Neural Network Based Rendering, The Road Ahead
Real-time, neural net based rendering is still in an early stage of its development life-cycle. This means that there is still room for bold, speculative innovation. In this blog we will make a sustained attempt to deliver on that potential.
There are several long-term trends working in our favor.
❶ Semi-Conductor Trends
While Dennard Scaling has slowed down substantially, and clock frequency increases have all but ceased entirely; Moore’s Law itself is less dead than many had assumed. The density increases are not quite on schedule, but they are not too far off either. (*1a)
The first fall-out from this sudden imbalance was the proliferation of multi-core architectures. The second is an over-abundance of compute power, mostly wasted in idle clock cycles due to a lack of data. For a time, this has been partially counteracted by radically increased SRAM cache sizes. (*1b)
But yet again the balance shifts: Logic density improved by 80% from N7 to N5, but SRAM density by only 35%. From N5 to N3 logic density will improve by 70% and SRAM density by 20%. We are moving further towards a world where compute is readily available, but data is not.
Neural nets are able to make good use of abundant computation, and often have data dependency patterns with highly local characteristics. This is unusual and advantageous. It makes neural nets a natural fit for the coming generation of semi-conductor devices.
Current neural net implementations do not take full advantage of this, but all the pieces are there.
❷ Cultural Trends
AI program logic (its weight matrix) is allowed to be incomprehensible, even though other programs are required to be readable and make sense. This inconsistency in our cultural expectations grant neural nets many advantages over traditional programs.
The program logic learned and expressed by neural net weights is not merely a form of spaghetti-code; it is branch-less, vectorized, multi-threaded spaghetti-code. To a software engineer such code is forbidden to the point of sacrilege. It is also the holy grail of performance optimization.
AI as a socio-cognitive concept represents a reset of expectations, a return to the optimism of the 1950s, and many things we could but would not do are now possible. (*2)
❸ Asset Trends
Explicit categorization and standardization is part of the engineering tradition. It is a contributing factor to its historical success. However, such practices also introduce scalability challenges in asset creation and utilization.
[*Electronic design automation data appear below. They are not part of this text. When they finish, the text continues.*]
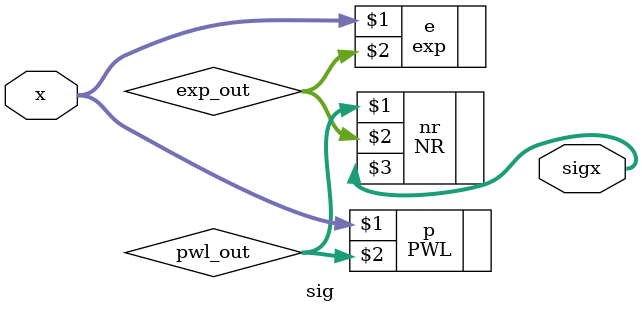
<source format=v>
`timescale 1ns / 1ps


module sig(x,sigx);
input [19:0]x ;
output [19:0]sigx ;
wire [19:0]pwl_out ;
wire [19:0]exp_out ;
PWL p(x,pwl_out) ;
exp e(x,exp_out) ;
NR nr(pwl_out,exp_out,sigx ) ;
endmodule




</source>
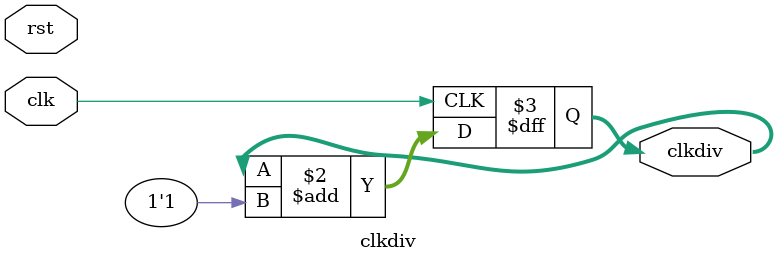
<source format=v>
`timescale 1ns / 1ps
module clkdiv(
		input clk,
		input rst,
		output reg[31:0]clkdiv
    );
	 
	 always @ (posedge clk) begin
		clkdiv <= clkdiv + 1'b1;
	end

endmodule

</source>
Machine learning has the potential to be more flexible in this regard, synthesizing millions of partial or irregular assets into a coherent inner representation. This also applies during run-time: by no longer separating data storage (and program logic) into neatly labeled units, unnecessary data latencies that we have previously taken for granted can be reduced or eliminated.
As stronger hardware allows for more ambitious asset usage, affording and managing such assets at scale becomes increasingly challenging. Machine learning might, at the end of the day, be easier than the alternatives.
❹ Investment Trends
When generative models are at their best, the images they produce are already photo-level quality. The issue is that for real-time rendering to work well the generative model would need to be at its best every frame, 120 frames per second.
Government-funded machine learning academia pursue goals somewhat different from ours. Our needs are not their needs. This shows in the neural nets they architect. Even so, our goals have perhaps never been closer than they are now.
The national governments of our world have in the last 15 years, remarkably and perhaps unprecedentedly, adapted to us rather than the other way around. In a standardization power-struggle between the video-game industry and society, we won. They use our GPUs and build on top of our standards. (*4)
As a side-effect of this the fruits of their research efforts are readily available to us. This is tremendously valuable and we should do our best to stay as compatible as possible going forward.
We are taking advantage of all these trends, though some parts of the design are further along than others. The contents of this blog will range from GPU hardware analysis, and machine learning architecture, to practical neural net training optimizations. Data dependencies and memory latency will be used as a basis for rethinking architectural assumptions. Even though the general case can be restrictive, the world ultimately consists of special cases.
(*1a) Going by TSMC, 20nm➞16nm in 2015 was the obvious low point at 0% density improvement, despite what the two node names involved would imply. Because the power related issues of 20nm were convincingly resolved, 16nm was still an extremely well received node.
(*1b) 3D Stacking introduces some further nuance to the situation. The sweet spot cost per transistor does not truly go down, but somewhat-worse-than-linear cost scaling for SRAM now extends further; even beyond what would have been the reticle limit. This has not been the case historically, and will be a boon for L3 starved high-budget devices.
(*2) Access to higher quality tools and hardware is also an important factor. Regarding the optimism, it is mostly limited to the rate of technological progress itself. Public expectations regarding the societal effects of AI are more in line with the sense of anxiety in early 20th century Europe.
(*4) The significance of this was not lost on scientists at the time. Early in the transition commentary like “Video games are essentially physics simulations, so it is only natural that GPUs are a good fit for quantum chemistry simulations” was rather common. They could adapt to us because we had already adapted to them.